● **WHAT YOU NEED TO DO**
Your answer must be an exact copy of the lines from the one containing "Cryptocurrency" through the last line of the records below, with no pictures; please include nothing else.

━━ DATA TO PROCESS ━━

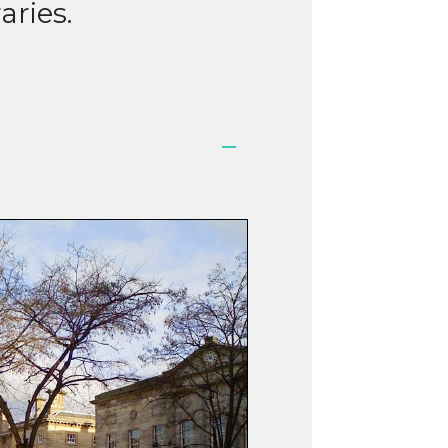
aries.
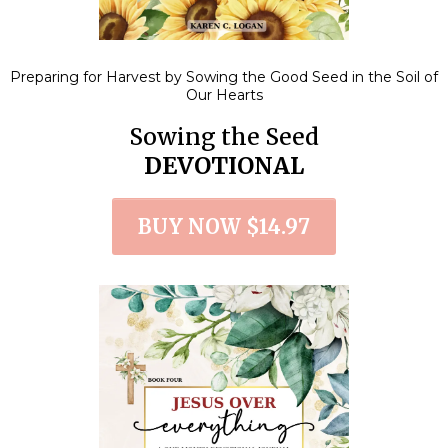
Preparing for Harvest by Sowing the Good Seed in the Soil of
Our Hearts
Sowing the Seed
DEVOTIONAL
BUY NOW $14.97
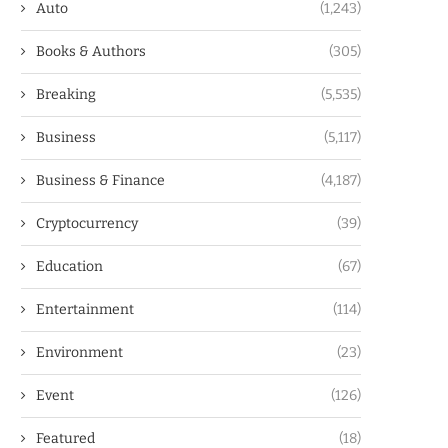
Auto
(1,243)
Books & Authors
(305)
Breaking
(5,535)
Business
(5,117)
Business & Finance
(4,187)
Cryptocurrency
(39)
Education
(67)
Entertainment
(114)
Environment
(23)
Event
(126)
Featured
(18)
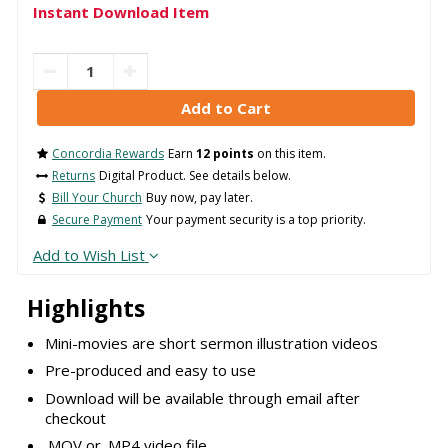
Instant Download Item
Concordia Rewards
Earn
12 points
on this item.
Returns
Digital Product. See details below.
Bill Your Church
Buy now, pay later.
Secure Payment
Your payment security is a top priority.
Add to Wish List
Highlights
Mini-movies are short sermon illustration videos
Pre-produced and easy to use
Download will be available through email after
checkout
.MOV or .MP4 video file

━━━

● **WRITTEN RESPONSE**
Cryptocurrency
(39)
Education
(67)
Entertainment
(114)
Environment
(23)
Event
(126)
Featured
(18)
Instant Download Item
Concordia Rewards
Earn
12 points
on this item.
Returns
Digital Product. See details below.
Bill Your Church
Buy now, pay later.
Secure Payment
Your payment security is a top priority.
Add to Wish List
Highlights
Mini-movies are short sermon illustration videos
Pre-produced and easy to use
Download will be available through email after
checkout
.MOV or .MP4 video file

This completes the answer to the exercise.